Saved entries:
● ● ● ● ● ● ●

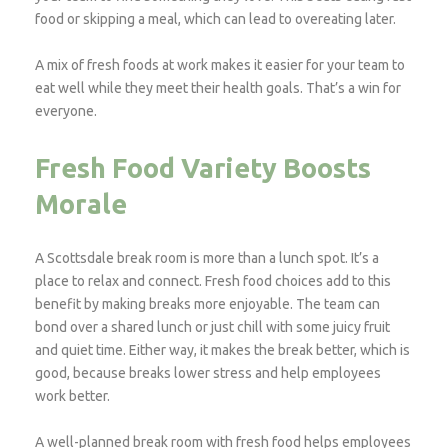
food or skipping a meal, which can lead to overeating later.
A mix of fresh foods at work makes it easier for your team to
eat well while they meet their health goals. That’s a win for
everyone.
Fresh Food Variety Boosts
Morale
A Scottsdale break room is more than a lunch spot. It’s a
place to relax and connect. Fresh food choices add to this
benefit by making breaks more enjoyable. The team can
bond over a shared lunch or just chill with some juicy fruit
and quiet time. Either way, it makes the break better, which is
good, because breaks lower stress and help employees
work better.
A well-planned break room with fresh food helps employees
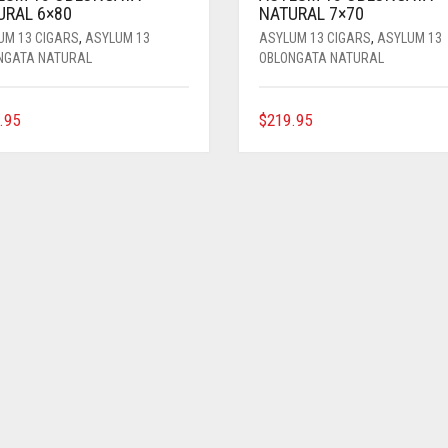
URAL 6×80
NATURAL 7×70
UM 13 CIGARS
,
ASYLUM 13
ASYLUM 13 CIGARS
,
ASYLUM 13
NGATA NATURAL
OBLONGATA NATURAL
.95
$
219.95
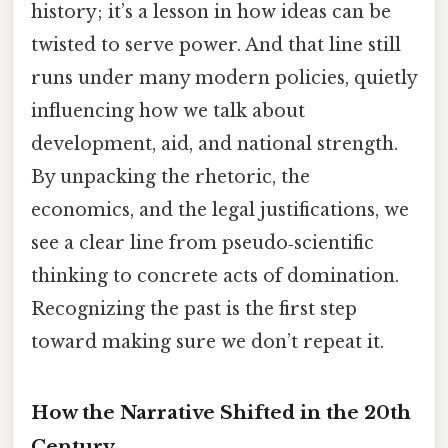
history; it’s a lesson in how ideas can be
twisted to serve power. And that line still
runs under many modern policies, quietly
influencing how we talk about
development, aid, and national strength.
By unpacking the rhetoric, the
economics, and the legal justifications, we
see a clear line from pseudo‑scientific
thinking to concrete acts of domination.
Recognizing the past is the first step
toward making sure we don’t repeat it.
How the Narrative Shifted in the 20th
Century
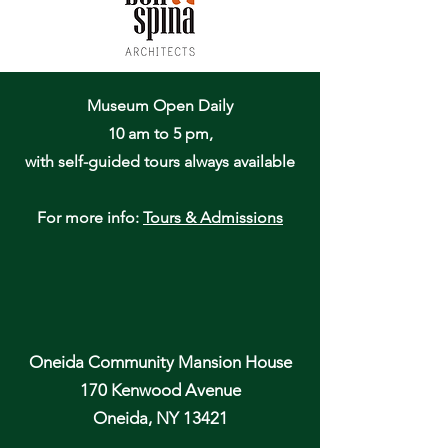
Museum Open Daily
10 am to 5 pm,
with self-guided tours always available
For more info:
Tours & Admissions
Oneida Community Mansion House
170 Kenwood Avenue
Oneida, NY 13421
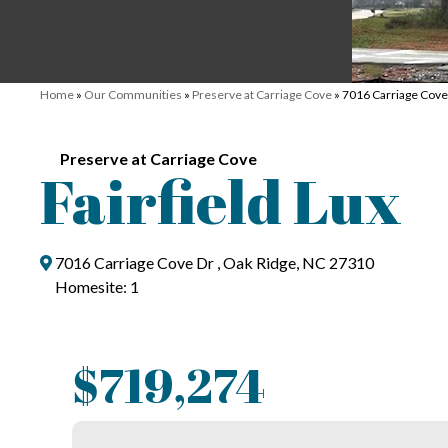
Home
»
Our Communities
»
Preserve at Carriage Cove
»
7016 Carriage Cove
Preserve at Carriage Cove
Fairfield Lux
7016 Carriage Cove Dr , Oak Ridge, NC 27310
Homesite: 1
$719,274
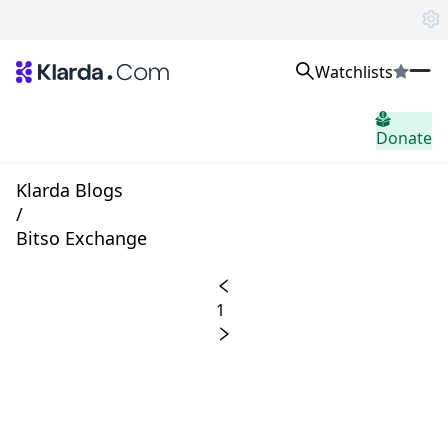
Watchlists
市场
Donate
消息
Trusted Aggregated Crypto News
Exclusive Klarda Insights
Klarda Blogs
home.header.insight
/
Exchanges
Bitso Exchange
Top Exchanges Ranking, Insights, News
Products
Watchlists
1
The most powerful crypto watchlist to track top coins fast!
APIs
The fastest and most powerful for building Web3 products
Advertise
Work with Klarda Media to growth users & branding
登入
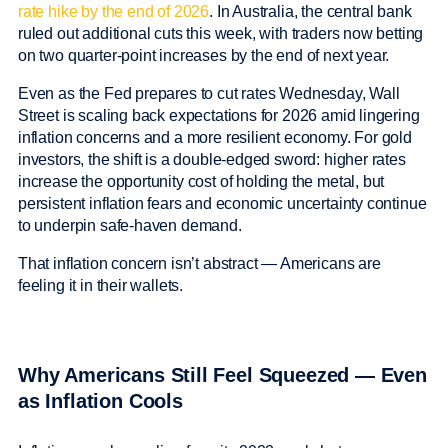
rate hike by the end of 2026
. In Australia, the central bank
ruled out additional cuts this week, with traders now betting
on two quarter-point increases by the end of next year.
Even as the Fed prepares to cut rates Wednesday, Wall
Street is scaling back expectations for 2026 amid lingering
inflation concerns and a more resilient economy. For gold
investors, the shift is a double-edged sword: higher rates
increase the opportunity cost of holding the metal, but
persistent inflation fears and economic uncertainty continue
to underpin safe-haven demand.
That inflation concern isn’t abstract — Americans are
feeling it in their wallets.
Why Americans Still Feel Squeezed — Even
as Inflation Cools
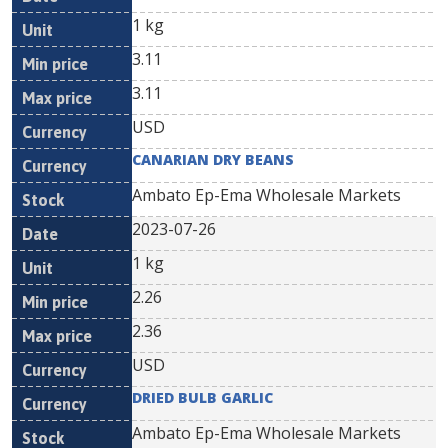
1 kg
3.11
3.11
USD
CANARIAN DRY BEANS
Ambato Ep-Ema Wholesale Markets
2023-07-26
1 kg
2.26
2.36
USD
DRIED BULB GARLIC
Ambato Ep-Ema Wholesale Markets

● ● ● ● ● ● ●

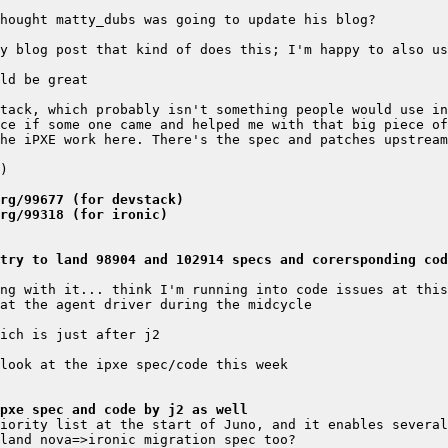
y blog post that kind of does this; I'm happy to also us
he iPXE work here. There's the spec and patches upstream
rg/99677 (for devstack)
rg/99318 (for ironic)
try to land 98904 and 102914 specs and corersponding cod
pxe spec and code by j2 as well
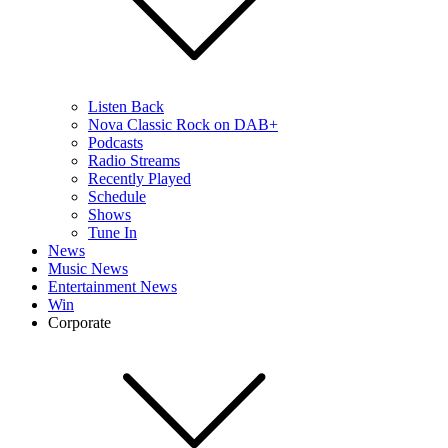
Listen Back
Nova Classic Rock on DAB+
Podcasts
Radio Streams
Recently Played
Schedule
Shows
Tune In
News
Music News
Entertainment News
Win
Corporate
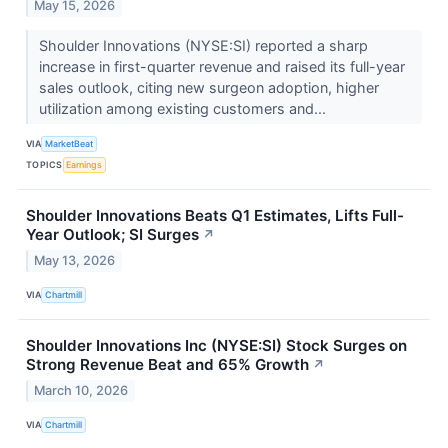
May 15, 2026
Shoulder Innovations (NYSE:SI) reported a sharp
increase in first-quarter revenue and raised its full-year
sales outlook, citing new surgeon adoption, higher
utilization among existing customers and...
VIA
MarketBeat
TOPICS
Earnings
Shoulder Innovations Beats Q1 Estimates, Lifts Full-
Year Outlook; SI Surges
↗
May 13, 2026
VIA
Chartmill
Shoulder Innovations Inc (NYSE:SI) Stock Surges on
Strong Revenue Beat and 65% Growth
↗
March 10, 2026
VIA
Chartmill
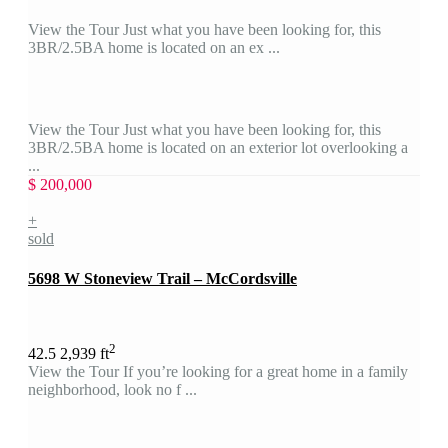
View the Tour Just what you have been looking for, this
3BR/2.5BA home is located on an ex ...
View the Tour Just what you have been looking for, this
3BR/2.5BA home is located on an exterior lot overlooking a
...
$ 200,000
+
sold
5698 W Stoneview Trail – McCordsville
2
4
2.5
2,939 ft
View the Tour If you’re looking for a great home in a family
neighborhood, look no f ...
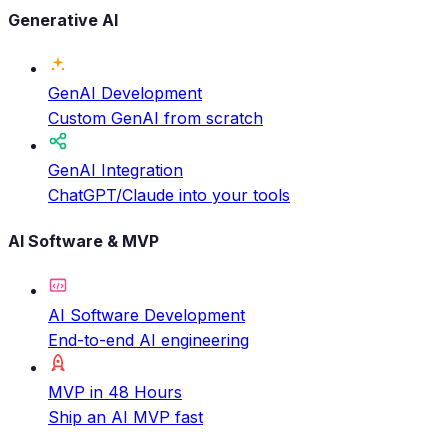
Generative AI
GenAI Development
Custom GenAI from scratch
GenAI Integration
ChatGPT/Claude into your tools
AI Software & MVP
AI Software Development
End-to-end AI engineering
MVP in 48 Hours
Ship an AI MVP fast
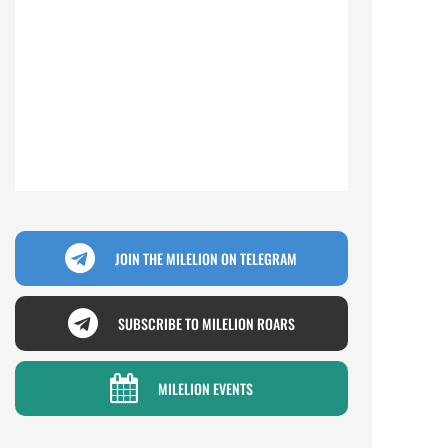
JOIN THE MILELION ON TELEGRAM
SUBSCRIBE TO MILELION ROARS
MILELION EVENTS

● ● ● ● ● ● ●

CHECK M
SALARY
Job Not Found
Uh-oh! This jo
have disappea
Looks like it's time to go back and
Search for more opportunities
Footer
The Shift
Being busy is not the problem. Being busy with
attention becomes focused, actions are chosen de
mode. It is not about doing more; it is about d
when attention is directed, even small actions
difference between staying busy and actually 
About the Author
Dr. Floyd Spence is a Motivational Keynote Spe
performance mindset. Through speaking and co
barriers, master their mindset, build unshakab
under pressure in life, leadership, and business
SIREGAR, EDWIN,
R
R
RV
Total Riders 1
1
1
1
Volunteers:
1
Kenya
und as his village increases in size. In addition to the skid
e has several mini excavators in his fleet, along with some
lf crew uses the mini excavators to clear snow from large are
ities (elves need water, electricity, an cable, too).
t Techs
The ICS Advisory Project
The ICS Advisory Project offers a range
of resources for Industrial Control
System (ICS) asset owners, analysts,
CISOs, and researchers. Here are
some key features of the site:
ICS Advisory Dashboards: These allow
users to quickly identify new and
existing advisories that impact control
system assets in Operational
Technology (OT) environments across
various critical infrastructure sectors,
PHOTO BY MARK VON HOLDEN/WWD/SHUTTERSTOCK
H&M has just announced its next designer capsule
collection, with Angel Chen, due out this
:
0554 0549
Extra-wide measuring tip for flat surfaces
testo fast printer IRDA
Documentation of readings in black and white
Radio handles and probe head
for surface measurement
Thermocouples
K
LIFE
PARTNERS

● ● ● ● ● ● ●

• DESCRIPTION OF THE TASK
Extract the lines from the one containing "JOIN THE MILELION ON TELEGRAM" through the one containing "MILELION EVENTS", inclusive, and reproduce them without any changes.

• FINAL ANSWER
JOIN THE MILELION ON TELEGRAM
SUBSCRIBE TO MILELION ROARS
MILELION EVENTS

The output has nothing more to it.